With Mathematics, I would have no such sensory or emotional feeling. I would see formulae on the paper that I would memorize, understand, and then soon forget. A particular example from Topology comes to mind: I have read and re-read about homology at least 50 times in my life. Perhaps more. I understand the formulae. The definitions. Where they come from. Calculating homology is the mathematical culmination of multiple mathematical concepts that come together beautifully. However, despite verifying and re-verifying this edifice very many times in my life, I had never actually “understood” what is happening. This was until someone told me that homology calculates the number of “holes” in an object. Since re-labeling the abstract concept of homology as the visual picture of the number of holes in an object, life has become much easier for me. Even if I can’t always calculate homology on my first go, I know that I am just calculating the number of holes in something, and then intuition takes over to guide me to the right answer.

## Synesthesia

I have never been particularly good at mental math. On multiple occasions, I’ve been asked “You study mathematics right? Calculate $34\times 47$“. And on many occasions, someone else would have calculated it faster than me. Of course I could rebuff it by saying something like “mathematicians are not calculators. We study ideas”. But I never did. This is because I have tried to be better at mental calculations for a long time, and have always failed. Hence, unless I join an Abacus class or something, I will probably never be much better than the layperson in multiplying two digit numbers in my head.

And then of course come the people with synesthesia. On seeing numbers, some people with synesthesia have reported seeing colors or shapes. If you ask them to multiply $34\times 47$ for instance, they would see something like a yellow disc swallowing a giraffe, and then turning into a hippopotamus. And as soon as they see the hippopotamus, they’d know that the answer is $1598$. You don’t believe me? See this.

Why this discrepancy? This is because I don’t have a sensory or emotional response when I see a number. I just see it as something written on a piece of paper. However, a person with synesthesia has re-labeled various numbers as emotions. And those emotions help them calculate much faster than the usual multiplication algorithm would.

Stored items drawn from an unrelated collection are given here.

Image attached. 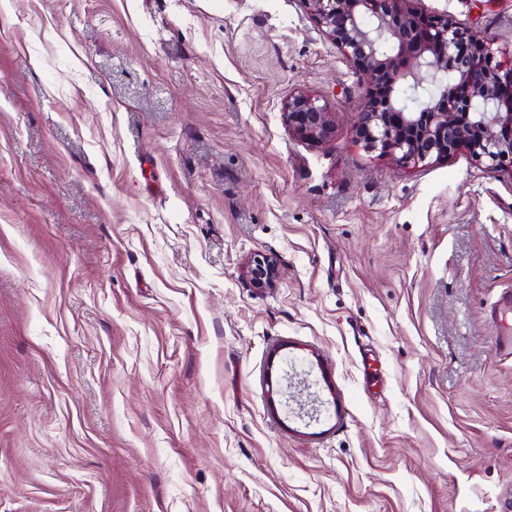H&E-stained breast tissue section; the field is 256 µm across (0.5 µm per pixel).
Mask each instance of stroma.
<instances>
[{
    "instance_id": "35a3bbf8",
    "label": "stroma",
    "mask_w": 512,
    "mask_h": 512,
    "mask_svg": "<svg viewBox=\"0 0 512 512\" xmlns=\"http://www.w3.org/2000/svg\"><path fill=\"white\" fill-rule=\"evenodd\" d=\"M366 90L303 0H0V512H512V169ZM288 122L297 133L313 143L328 141L335 132L332 112L325 100L298 90L284 105Z\"/></svg>"
}]
</instances>
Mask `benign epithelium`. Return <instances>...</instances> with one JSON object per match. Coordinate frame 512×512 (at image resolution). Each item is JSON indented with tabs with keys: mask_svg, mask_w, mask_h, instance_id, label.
Instances as JSON below:
<instances>
[{
	"mask_svg": "<svg viewBox=\"0 0 512 512\" xmlns=\"http://www.w3.org/2000/svg\"><path fill=\"white\" fill-rule=\"evenodd\" d=\"M327 36L371 85L355 130L369 152L398 164L461 150L492 168H512V71L494 62L492 40L414 0H304ZM288 122L313 143L335 132L325 100L298 90Z\"/></svg>",
	"mask_w": 512,
	"mask_h": 512,
	"instance_id": "benign-epithelium-1",
	"label": "benign epithelium"
}]
</instances>
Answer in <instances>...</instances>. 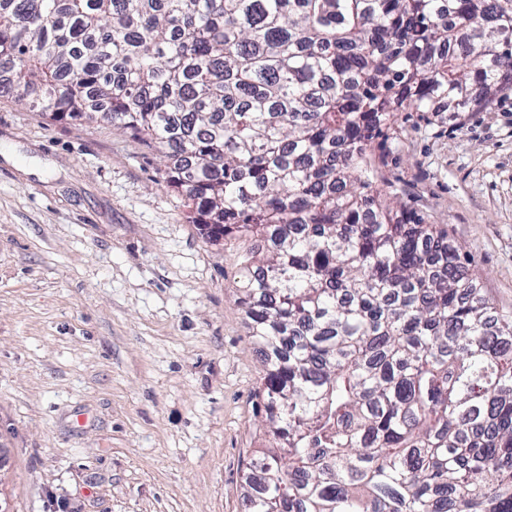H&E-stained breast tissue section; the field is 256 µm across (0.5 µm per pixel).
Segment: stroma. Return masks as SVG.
<instances>
[{"label":"stroma","instance_id":"stroma-1","mask_svg":"<svg viewBox=\"0 0 512 512\" xmlns=\"http://www.w3.org/2000/svg\"><path fill=\"white\" fill-rule=\"evenodd\" d=\"M373 150L512 311V90ZM186 212L158 151L0 96V512H243L263 353L235 249Z\"/></svg>","mask_w":512,"mask_h":512}]
</instances>
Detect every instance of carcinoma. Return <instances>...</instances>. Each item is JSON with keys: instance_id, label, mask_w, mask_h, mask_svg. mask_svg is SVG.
Masks as SVG:
<instances>
[{"instance_id": "1", "label": "carcinoma", "mask_w": 512, "mask_h": 512, "mask_svg": "<svg viewBox=\"0 0 512 512\" xmlns=\"http://www.w3.org/2000/svg\"><path fill=\"white\" fill-rule=\"evenodd\" d=\"M0 72L158 149L236 249L271 434L244 512H512V311L372 153L397 112L512 89V7L0 0Z\"/></svg>"}]
</instances>
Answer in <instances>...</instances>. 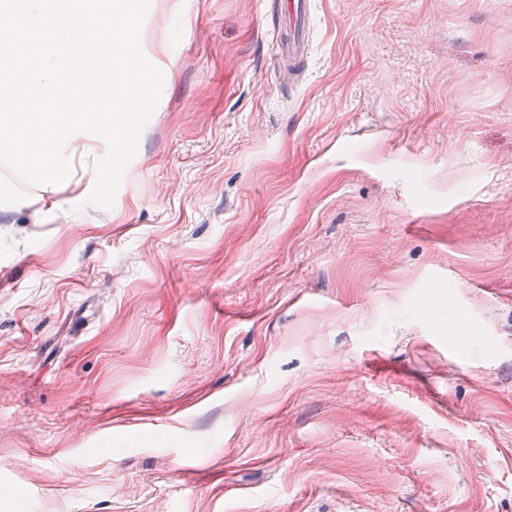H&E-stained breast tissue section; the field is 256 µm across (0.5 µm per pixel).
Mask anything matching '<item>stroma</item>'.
Segmentation results:
<instances>
[{"instance_id": "1", "label": "stroma", "mask_w": 512, "mask_h": 512, "mask_svg": "<svg viewBox=\"0 0 512 512\" xmlns=\"http://www.w3.org/2000/svg\"><path fill=\"white\" fill-rule=\"evenodd\" d=\"M151 0L115 204L0 167V512H512V0ZM273 30L279 46L280 60L290 71H300L308 53L306 30L311 0H271Z\"/></svg>"}]
</instances>
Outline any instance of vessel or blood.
Returning <instances> with one entry per match:
<instances>
[{
    "mask_svg": "<svg viewBox=\"0 0 512 512\" xmlns=\"http://www.w3.org/2000/svg\"><path fill=\"white\" fill-rule=\"evenodd\" d=\"M269 7L281 62L289 70H301L309 48L306 30L311 0H270Z\"/></svg>",
    "mask_w": 512,
    "mask_h": 512,
    "instance_id": "b4317fda",
    "label": "vessel or blood"
}]
</instances>
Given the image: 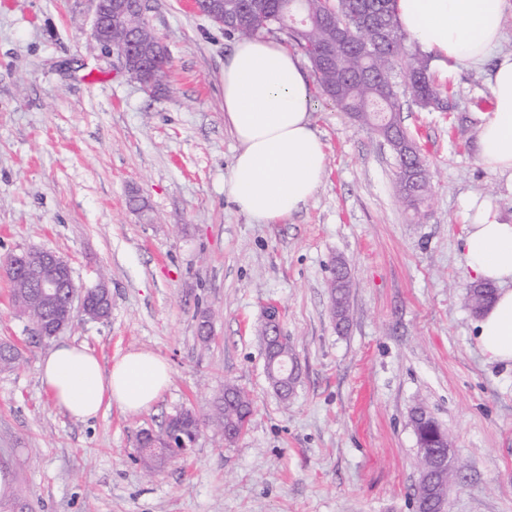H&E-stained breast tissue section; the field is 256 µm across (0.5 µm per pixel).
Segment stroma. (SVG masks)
I'll use <instances>...</instances> for the list:
<instances>
[{"label": "stroma", "instance_id": "1", "mask_svg": "<svg viewBox=\"0 0 512 512\" xmlns=\"http://www.w3.org/2000/svg\"><path fill=\"white\" fill-rule=\"evenodd\" d=\"M171 57L167 89L149 95L93 50L91 0H0V258L40 246L77 283L106 273L110 317L61 337L110 365L152 352L171 384L146 412H61L0 268V341L20 351L0 371V512H414L415 408L455 448L447 512H512V367L478 349L459 251L467 201L512 215V192L475 155L491 108L486 73L437 77L453 107L427 111L397 80L403 126L432 174L413 219L395 156L373 129L315 95L326 150L322 182L286 220L260 224L224 192L238 144L224 123V61L235 37L192 0H149ZM350 279L337 330L334 263ZM293 344L299 380L280 400L265 374L270 306ZM209 317L212 334L198 324ZM231 382L254 403L234 441L206 427L187 456L150 468L137 438L182 409L207 418Z\"/></svg>", "mask_w": 512, "mask_h": 512}]
</instances>
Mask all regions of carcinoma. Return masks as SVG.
<instances>
[{
  "label": "carcinoma",
  "mask_w": 512,
  "mask_h": 512,
  "mask_svg": "<svg viewBox=\"0 0 512 512\" xmlns=\"http://www.w3.org/2000/svg\"><path fill=\"white\" fill-rule=\"evenodd\" d=\"M394 0H224V33L239 39L251 38L266 31L284 32L302 48L315 74L322 95L333 100L345 112H356L359 123L374 130L389 129L401 123L400 103L394 92L396 71H401L413 93L421 100L445 98L435 84L431 72V57L409 51L395 19ZM359 27L360 43L354 48L336 44V25ZM304 24L293 27L294 20ZM418 164L422 186L416 190L408 185L405 166L398 159L399 190L403 202L414 211L431 190L426 169ZM330 301L333 314L342 324L347 318L349 282L343 270L330 280ZM495 288L489 283H477L468 289L471 310L482 311L493 299ZM11 303L15 313L31 324L36 335L56 309V304L41 301L23 280H11ZM267 378L275 393L289 397L288 377L295 370L276 365L266 368ZM253 415L250 395L240 387L227 383L214 398L211 423L219 429L227 426L243 431ZM182 433L189 438L202 431L203 421L189 413L180 420ZM421 469L429 473L428 483L414 485L412 499L420 512H441L447 499L452 471L435 467L429 455L420 457Z\"/></svg>",
  "instance_id": "1"
}]
</instances>
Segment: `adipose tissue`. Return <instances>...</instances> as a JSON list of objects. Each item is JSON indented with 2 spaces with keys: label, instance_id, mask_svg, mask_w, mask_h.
I'll return each mask as SVG.
<instances>
[{
  "label": "adipose tissue",
  "instance_id": "obj_1",
  "mask_svg": "<svg viewBox=\"0 0 512 512\" xmlns=\"http://www.w3.org/2000/svg\"><path fill=\"white\" fill-rule=\"evenodd\" d=\"M512 0H396L400 29L436 66L490 65L491 104L477 129V161L512 190V52L500 51ZM311 88L298 59L281 43L236 42L224 64V122L239 144L224 189L243 213L272 224L306 206L325 170V146L312 127ZM460 252L476 281L497 294L477 321L476 341L488 360L512 365V222L486 198L472 197ZM43 389L70 417L95 419L116 406L150 410L171 383L158 355L129 351L103 365L85 345L53 346L39 367Z\"/></svg>",
  "mask_w": 512,
  "mask_h": 512
}]
</instances>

## So how can we use any of this stuff?

Over the past year, since I decided to fire up this blog again, I have tried to learn very many different concepts from different fields. At the beginning, I was understanding things only at a superficial level. At the same time of course, I was also having trouble understanding my own mathematical field, that Penn State might soon proclaim I am an expert at because I’ve done a PhD in it. What a load of drivel.

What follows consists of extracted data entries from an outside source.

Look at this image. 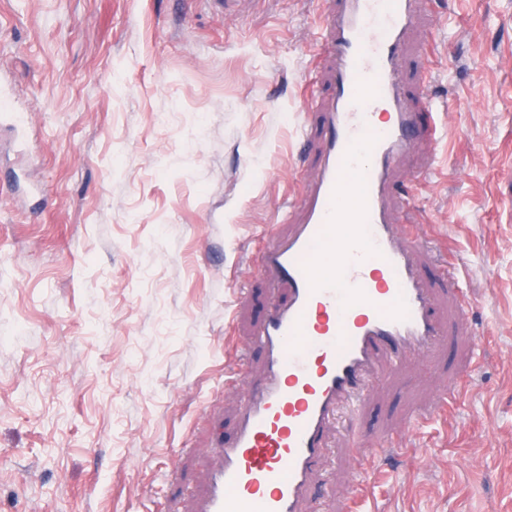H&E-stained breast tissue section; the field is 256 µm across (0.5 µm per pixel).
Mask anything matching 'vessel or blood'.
Returning a JSON list of instances; mask_svg holds the SVG:
<instances>
[{"label":"vessel or blood","instance_id":"vessel-or-blood-1","mask_svg":"<svg viewBox=\"0 0 512 512\" xmlns=\"http://www.w3.org/2000/svg\"><path fill=\"white\" fill-rule=\"evenodd\" d=\"M417 0H335L319 26L333 91L321 115L319 181L284 240L269 241L257 268L289 289L253 336L265 356L234 439L210 479L202 512H300L323 436L341 403L358 400L387 348L388 362L424 350L438 333L429 290L410 254L414 233L398 237L388 213L390 174L422 138L438 140L443 101L425 111L403 104L400 70ZM386 125H379V111ZM357 224L356 243L337 239L338 219ZM381 457L359 464L353 506L371 494L365 477Z\"/></svg>","mask_w":512,"mask_h":512}]
</instances>
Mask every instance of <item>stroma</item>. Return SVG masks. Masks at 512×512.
<instances>
[{"mask_svg": "<svg viewBox=\"0 0 512 512\" xmlns=\"http://www.w3.org/2000/svg\"><path fill=\"white\" fill-rule=\"evenodd\" d=\"M322 0H0V512H198L246 385L227 380L272 301L258 237L283 239L316 183L311 100ZM433 73L442 143L391 173L422 190L414 263L447 339L344 407L310 512H345L383 438L362 512H512V0H421L406 108ZM462 256L459 317L440 254ZM468 379L460 408L441 391ZM425 414L415 431L412 416ZM382 450L376 449L366 456L359 464V478L351 488L350 498L346 510L359 511L361 502L371 494L372 487L366 485L365 477L373 470L380 461ZM352 502V506H351Z\"/></svg>", "mask_w": 512, "mask_h": 512, "instance_id": "obj_1", "label": "stroma"}]
</instances>
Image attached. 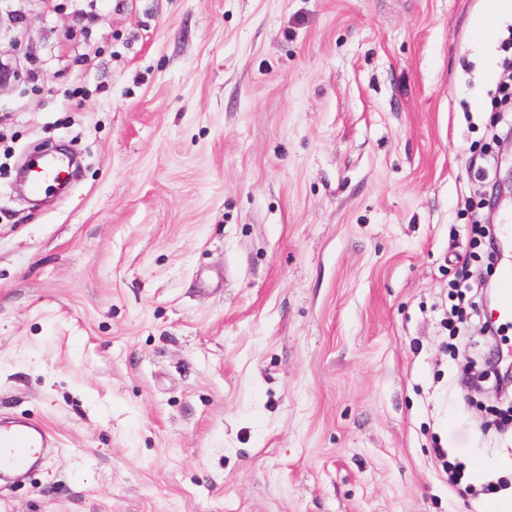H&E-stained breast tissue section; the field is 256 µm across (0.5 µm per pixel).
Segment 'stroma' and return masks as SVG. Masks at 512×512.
I'll list each match as a JSON object with an SVG mask.
<instances>
[{"mask_svg": "<svg viewBox=\"0 0 512 512\" xmlns=\"http://www.w3.org/2000/svg\"><path fill=\"white\" fill-rule=\"evenodd\" d=\"M481 3L0 0V418L55 437L0 512H487ZM32 163L28 169L31 173L29 182L30 192L41 193L43 186L49 182H59V166L42 157V153H35L29 156L28 161Z\"/></svg>", "mask_w": 512, "mask_h": 512, "instance_id": "1", "label": "stroma"}]
</instances>
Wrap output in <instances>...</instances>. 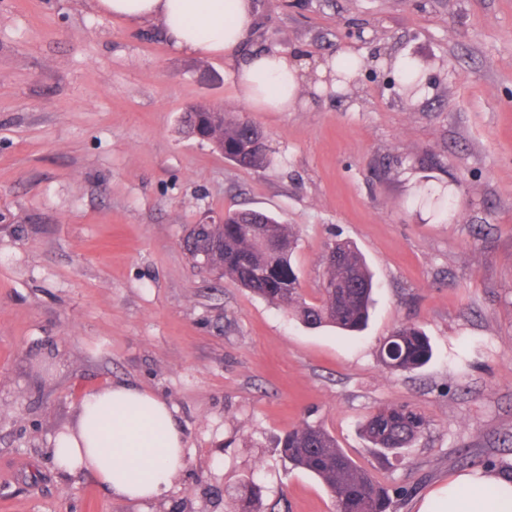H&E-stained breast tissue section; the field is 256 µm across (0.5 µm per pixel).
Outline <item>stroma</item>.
I'll return each instance as SVG.
<instances>
[{"instance_id":"obj_1","label":"stroma","mask_w":512,"mask_h":512,"mask_svg":"<svg viewBox=\"0 0 512 512\" xmlns=\"http://www.w3.org/2000/svg\"><path fill=\"white\" fill-rule=\"evenodd\" d=\"M247 45L327 61L339 92L258 112L220 57L174 52L158 22L88 0H0V512H230L255 482L288 512H336L275 452L310 422L389 488L398 512L468 462L512 464V0H255ZM411 60L421 90L394 69ZM205 101L259 126L273 164L243 169L188 137ZM253 208L299 234L319 297L325 244L374 274L367 328H311L193 266L187 229ZM419 326L431 361L392 374L378 350ZM131 383L167 402L186 465L164 497H112L50 450L81 397ZM406 404L424 434L385 464L359 435Z\"/></svg>"}]
</instances>
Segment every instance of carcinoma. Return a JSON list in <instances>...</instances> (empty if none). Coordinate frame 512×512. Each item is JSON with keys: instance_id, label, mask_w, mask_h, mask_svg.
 Segmentation results:
<instances>
[{"instance_id": "carcinoma-1", "label": "carcinoma", "mask_w": 512, "mask_h": 512, "mask_svg": "<svg viewBox=\"0 0 512 512\" xmlns=\"http://www.w3.org/2000/svg\"><path fill=\"white\" fill-rule=\"evenodd\" d=\"M181 123L184 133L209 143L242 168L258 170L272 164L263 132L246 119L198 102L186 109ZM189 231L187 250L200 248L210 270L303 323L343 332H360L365 327L375 284L352 241H334L331 252L323 257V287L318 302L311 303L302 294L292 262L298 241L292 226L264 212L239 209L224 213L222 224H194ZM379 358L391 371L411 372L431 360L432 347L420 328L402 324L383 341ZM425 429V418L414 408L387 405L369 414L360 434L387 462L391 456H401ZM275 451L292 467L314 474L335 498L339 512H397V498L409 494L407 489L391 492L319 425H299L277 439ZM233 512H265L256 483L245 485L234 498Z\"/></svg>"}]
</instances>
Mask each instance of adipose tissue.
<instances>
[{
	"instance_id": "1",
	"label": "adipose tissue",
	"mask_w": 512,
	"mask_h": 512,
	"mask_svg": "<svg viewBox=\"0 0 512 512\" xmlns=\"http://www.w3.org/2000/svg\"><path fill=\"white\" fill-rule=\"evenodd\" d=\"M93 7L130 23L159 21L181 53L224 56L238 95L260 112L296 111L305 87L323 90L341 72L339 61L317 63L272 46L243 52L254 23L252 0H93ZM107 407L112 416L103 438L94 425ZM52 456L61 472H90L113 496L130 501L167 494L185 466L184 437L167 403L128 383L85 394L77 429L55 438ZM415 512H512V478L493 471L452 474Z\"/></svg>"
}]
</instances>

However, after failing to understand a particular mathematical paper despite reading it multiple times over a month, I started drawing things up on my iPad in multiple colors. In other words, I began relabeling those mathematical concepts as sketches on my iPad. Now on, whenever I would read a concept, my brain would visualize only that sketch that I’d made for it. They didn’t even need to be accurate drawings of the concept. I just needed some visual representation. This was tremendously helpful. I soon began doing the same for concepts that I tried to learn from other papers, and I think that I now understand many concepts much better than before.

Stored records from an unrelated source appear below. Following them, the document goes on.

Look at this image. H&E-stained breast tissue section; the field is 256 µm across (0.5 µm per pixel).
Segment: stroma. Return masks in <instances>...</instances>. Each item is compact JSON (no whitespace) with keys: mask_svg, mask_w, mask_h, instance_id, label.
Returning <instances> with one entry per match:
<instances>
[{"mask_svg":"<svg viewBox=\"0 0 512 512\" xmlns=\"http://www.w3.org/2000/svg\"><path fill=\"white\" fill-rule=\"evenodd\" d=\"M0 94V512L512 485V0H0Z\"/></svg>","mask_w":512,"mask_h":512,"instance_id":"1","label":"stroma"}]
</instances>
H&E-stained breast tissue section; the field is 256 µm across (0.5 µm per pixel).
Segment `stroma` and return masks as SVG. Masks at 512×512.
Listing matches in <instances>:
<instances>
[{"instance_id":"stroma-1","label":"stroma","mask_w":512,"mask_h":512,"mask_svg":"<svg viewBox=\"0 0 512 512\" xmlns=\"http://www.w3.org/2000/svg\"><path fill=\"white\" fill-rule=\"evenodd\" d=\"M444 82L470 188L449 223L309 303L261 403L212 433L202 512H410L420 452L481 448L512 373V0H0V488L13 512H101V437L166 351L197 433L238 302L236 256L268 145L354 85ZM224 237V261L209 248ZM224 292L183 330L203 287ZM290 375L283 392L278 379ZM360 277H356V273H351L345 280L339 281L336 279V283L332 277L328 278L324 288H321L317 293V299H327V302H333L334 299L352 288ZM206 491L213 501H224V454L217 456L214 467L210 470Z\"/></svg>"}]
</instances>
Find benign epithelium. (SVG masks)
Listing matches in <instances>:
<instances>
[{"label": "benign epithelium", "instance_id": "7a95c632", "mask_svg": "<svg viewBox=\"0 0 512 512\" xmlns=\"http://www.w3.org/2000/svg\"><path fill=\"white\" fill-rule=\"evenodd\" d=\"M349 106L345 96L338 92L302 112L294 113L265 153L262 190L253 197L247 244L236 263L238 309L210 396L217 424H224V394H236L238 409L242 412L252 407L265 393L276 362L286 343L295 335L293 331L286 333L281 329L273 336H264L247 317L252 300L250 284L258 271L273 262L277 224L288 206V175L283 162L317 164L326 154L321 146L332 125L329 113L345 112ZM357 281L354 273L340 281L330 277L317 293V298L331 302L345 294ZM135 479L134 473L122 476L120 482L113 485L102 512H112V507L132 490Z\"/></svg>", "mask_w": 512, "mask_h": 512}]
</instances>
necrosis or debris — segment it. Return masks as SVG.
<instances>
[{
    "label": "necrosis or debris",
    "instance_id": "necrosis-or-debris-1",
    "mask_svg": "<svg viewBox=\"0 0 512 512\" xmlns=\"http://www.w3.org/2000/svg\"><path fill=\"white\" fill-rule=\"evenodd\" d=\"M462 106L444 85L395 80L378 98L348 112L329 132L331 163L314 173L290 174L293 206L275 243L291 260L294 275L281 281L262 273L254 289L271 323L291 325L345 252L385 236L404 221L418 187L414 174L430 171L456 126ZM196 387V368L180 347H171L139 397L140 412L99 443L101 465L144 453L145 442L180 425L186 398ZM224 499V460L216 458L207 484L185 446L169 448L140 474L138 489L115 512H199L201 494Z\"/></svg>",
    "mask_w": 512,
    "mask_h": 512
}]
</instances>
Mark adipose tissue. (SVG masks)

Of course, if I am able to relabel those mathematical concepts as some emotions inside my head, I would have an even easier time understanding, recalling and manipulating those concepts. However, until I figure out how to do so, a sensory (visual) representation would suffice.

So if you’re trying to learn something, understand it using reason and logic. But remember it by relabeling it as something that evokes a sensory or emotional response. If you’re anything like me (let’s hope for your sake you’re not), it might greatly boost your ability to learn new things much faster.